Ce que personne ne m’avait dit, c’est qu’une sortie calme peut aussi vider un enfant si elle s’ajoute à un programme déjà chargé. J’avais longtemps pensé qu’un atelier tranquille n’alourdissait rien. En réalité, il s’empilait avec le reste. Le corps, lui, ne faisait pas la différence entre un anniversaire bruyant et une visite pourtant posée. Il additionnait tout. Et au moment du retour, c’était la même cascade de fatigue, avec les mêmes petits effondrements sur le seuil de la maison.
Ce que je ferais différemment aujourd’hui
Avec du recul, j’ai fini par comprendre que la qualité comptait bien plus que la quantité. Une seule activité bien choisie me semblait plus juste qu’un programme rempli jusqu’au bord. J’aurais aimé voir plus tôt les signes minuscules, comme la main qui s’accroche ou le pas qui ralentit devant la porte. J’aurais aimé protéger plus franchement les temps calmes, même quand l’agenda donnait l’impression d’être trop vide. À force d’enchaîner, je n’avais pas seulement fatigué ma fille, j’avais aussi abîmé l’ambiance du week-end.

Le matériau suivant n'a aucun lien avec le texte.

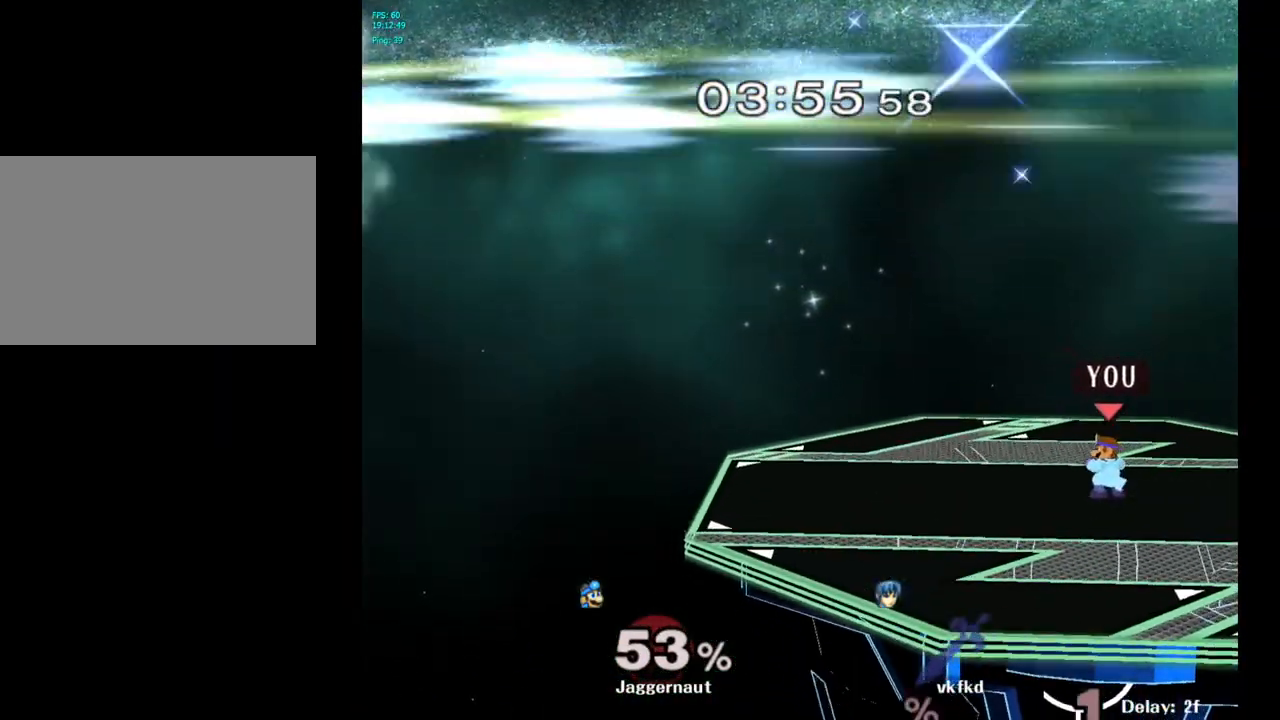
{"buttons": [], "left_stick": "center", "right_stick": "center", "events": []}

Aujourd’hui, quand je pense à nos week-ends chargés, je ne vois pas des journées bien remplies. Je revois des trajets trop longs, des repas avalés de travers, et des fins d’après-midi où personne n’avait plus d’énergie pour sourire. Pour quelqu’un qui accepte de laisser une case vide et de renoncer à tout faire, ce choix m’a semblé plus doux. J’y ai aussi retrouvé des choses simples, comme dix minutes de respiration sur le tapis du salon, un jeu libre sans bruit de fond, ou un samedi où personne ne demandait encore où l’on allait ensuite.
Je suis rentrée de la médiathèque François-Mitterrand un jour de pluie avec la sensation bizarre d’avoir gaspillé bien plus que du temps. Les 187 euros m’ont fait mal, oui, mais pas autant que le regard de ma fille sur le siège auto, épuisée sans comprendre pourquoi. Si j’avais su ce que deux dimanches trop pleins pouvaient faire à la maison, j’aurais laissé ce vide dans l’agenda du parc de Blossac, même au prix d’un peu de déception et d’un plan raté. J’aurais préféré ce manque-là à la fatigue sèche qui nous a suivis jusqu’au soir.